*** Opening Study material ***

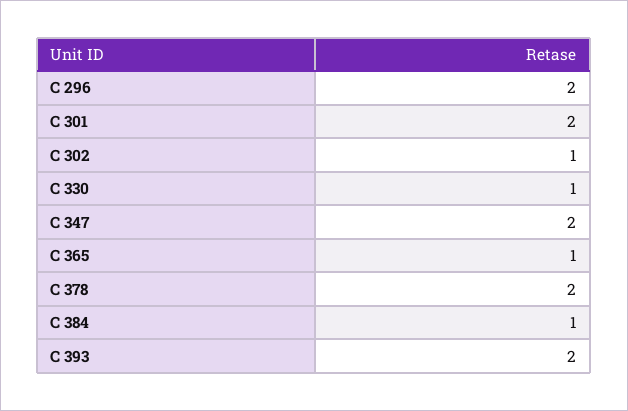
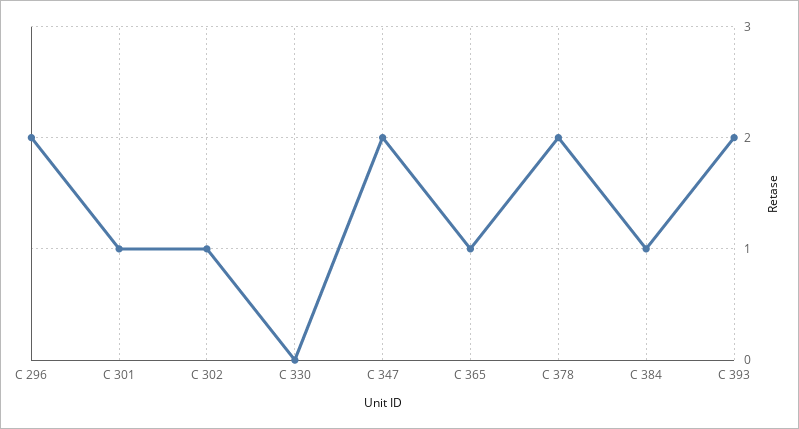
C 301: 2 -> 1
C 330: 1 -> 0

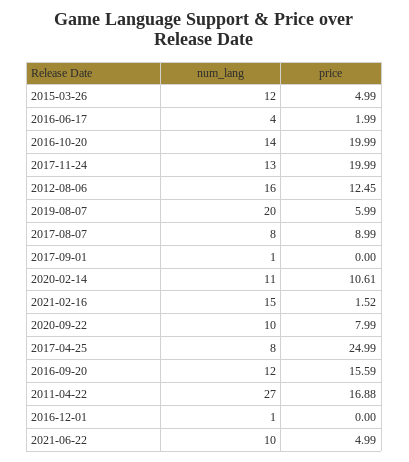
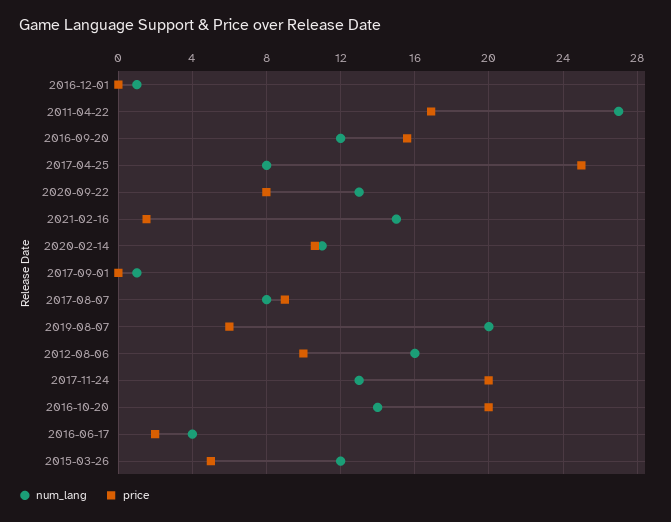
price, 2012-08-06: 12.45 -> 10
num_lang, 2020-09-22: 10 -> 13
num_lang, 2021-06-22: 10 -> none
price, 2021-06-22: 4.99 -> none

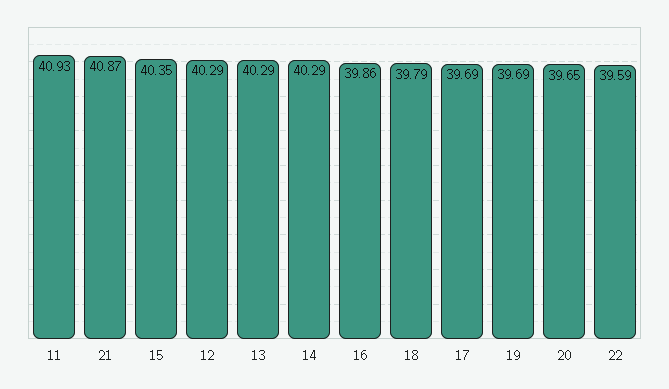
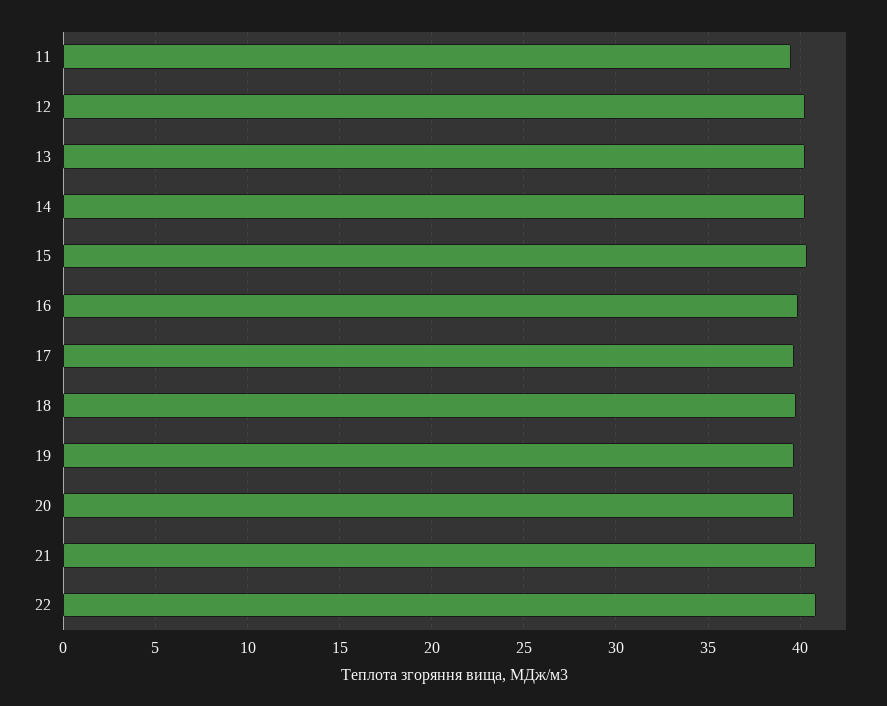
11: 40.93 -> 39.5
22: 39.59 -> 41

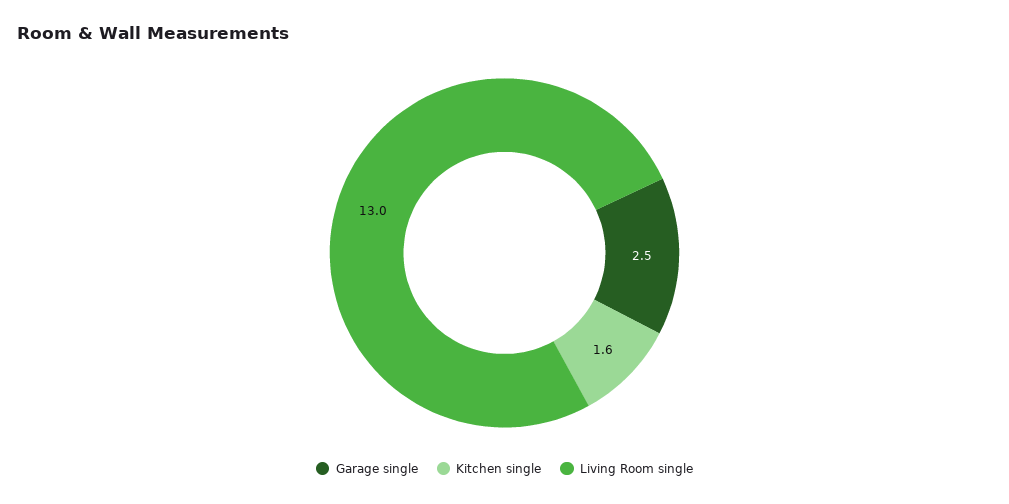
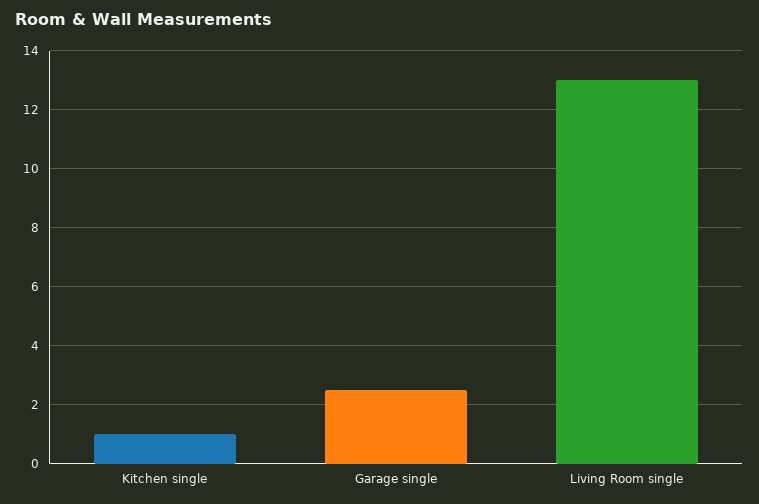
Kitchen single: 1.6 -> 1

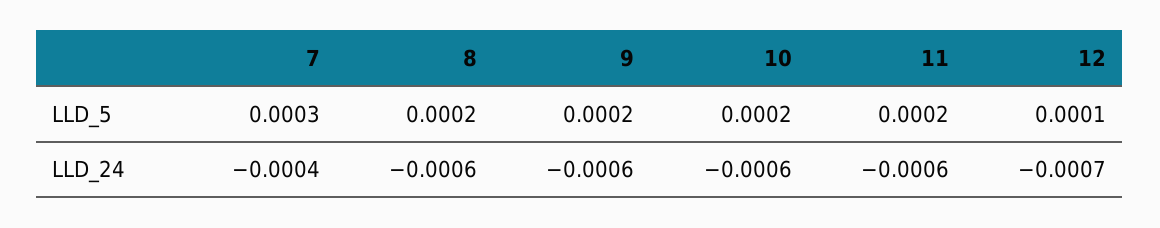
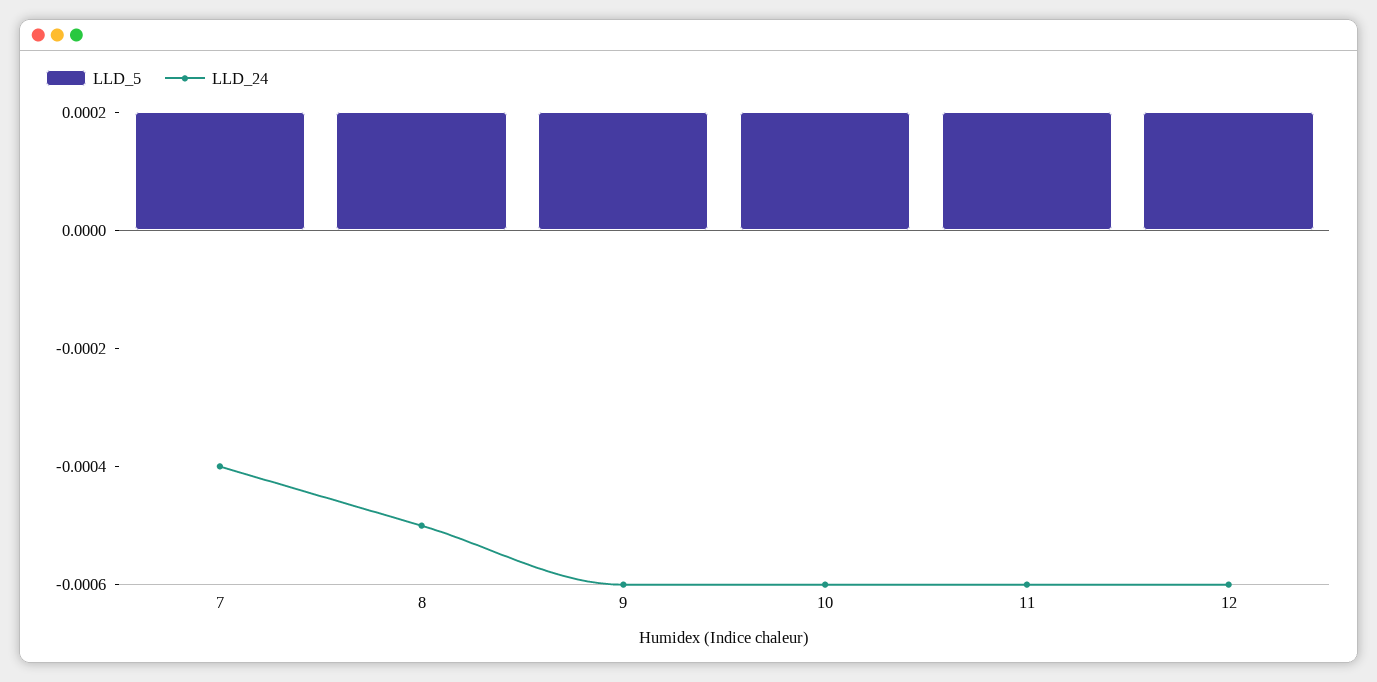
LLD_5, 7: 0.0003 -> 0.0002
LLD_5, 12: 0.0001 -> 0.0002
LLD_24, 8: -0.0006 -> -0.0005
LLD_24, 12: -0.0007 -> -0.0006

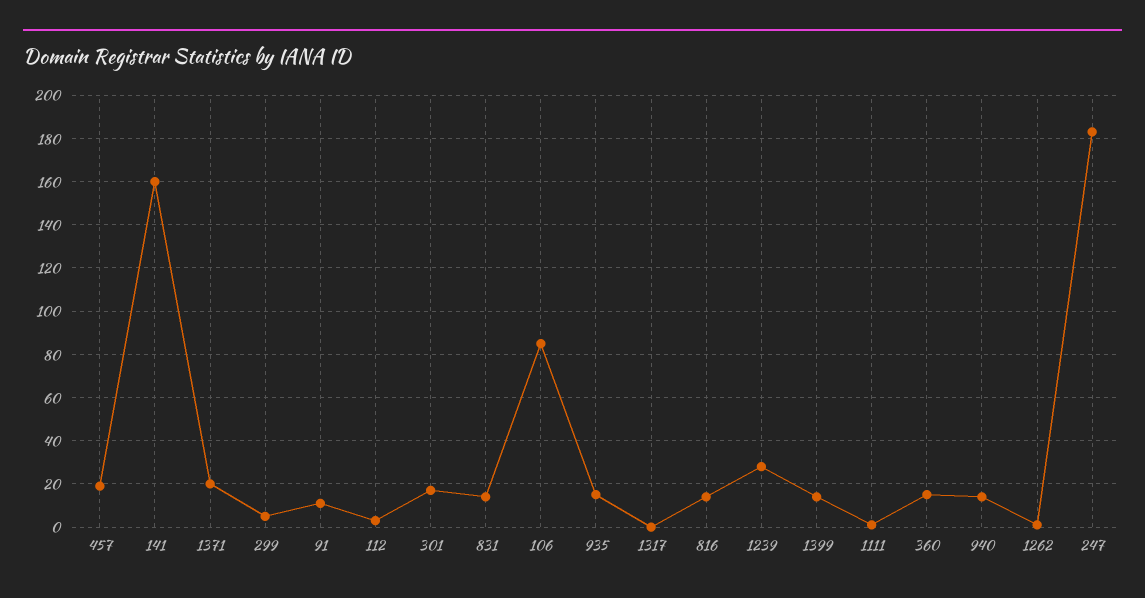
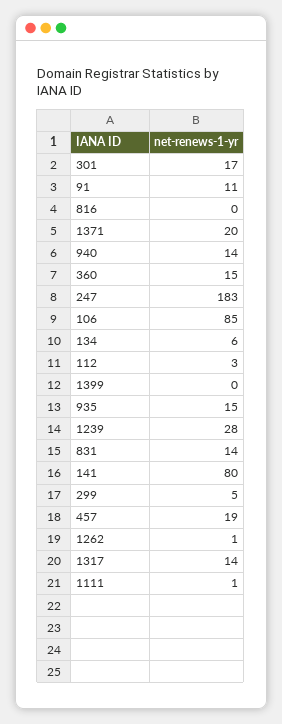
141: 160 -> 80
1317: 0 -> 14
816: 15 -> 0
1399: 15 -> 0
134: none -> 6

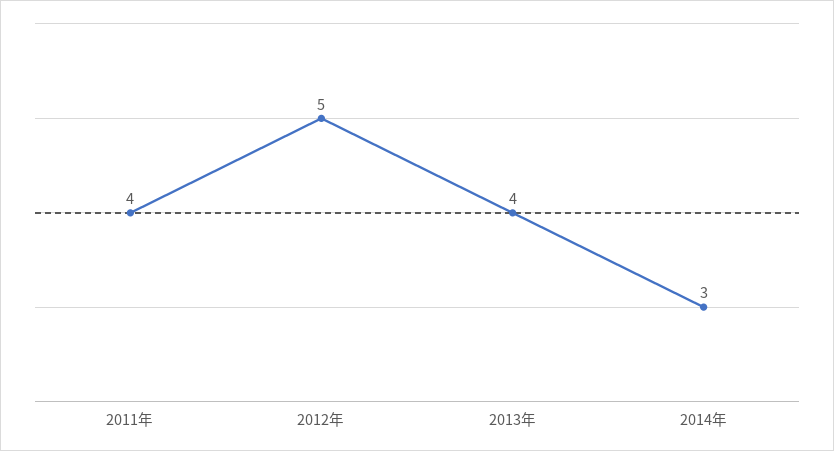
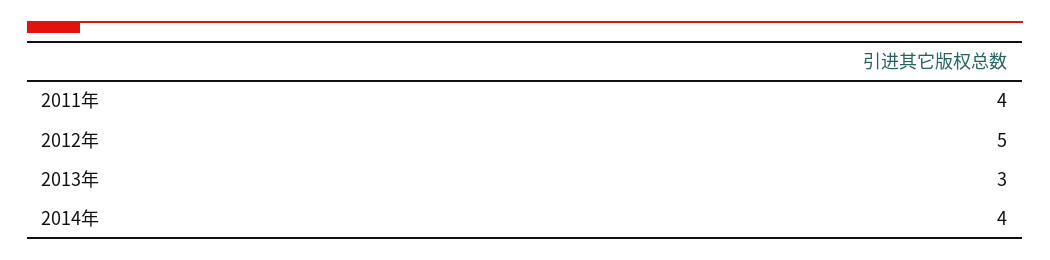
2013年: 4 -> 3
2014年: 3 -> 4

*** Closing Study material ***

All lines from the first in the listing above to the line containing "LLD_24, 8: -0.0006 -> -0.0005", inclusive, go in the output exactly as they are; no pictures go in.

C 301: 2 -> 1
C 330: 1 -> 0

price, 2012-08-06: 12.45 -> 10
num_lang, 2020-09-22: 10 -> 13
num_lang, 2021-06-22: 10 -> none
price, 2021-06-22: 4.99 -> none

11: 40.93 -> 39.5
22: 39.59 -> 41

Kitchen single: 1.6 -> 1

LLD_5, 7: 0.0003 -> 0.0002
LLD_5, 12: 0.0001 -> 0.0002
LLD_24, 8: -0.0006 -> -0.0005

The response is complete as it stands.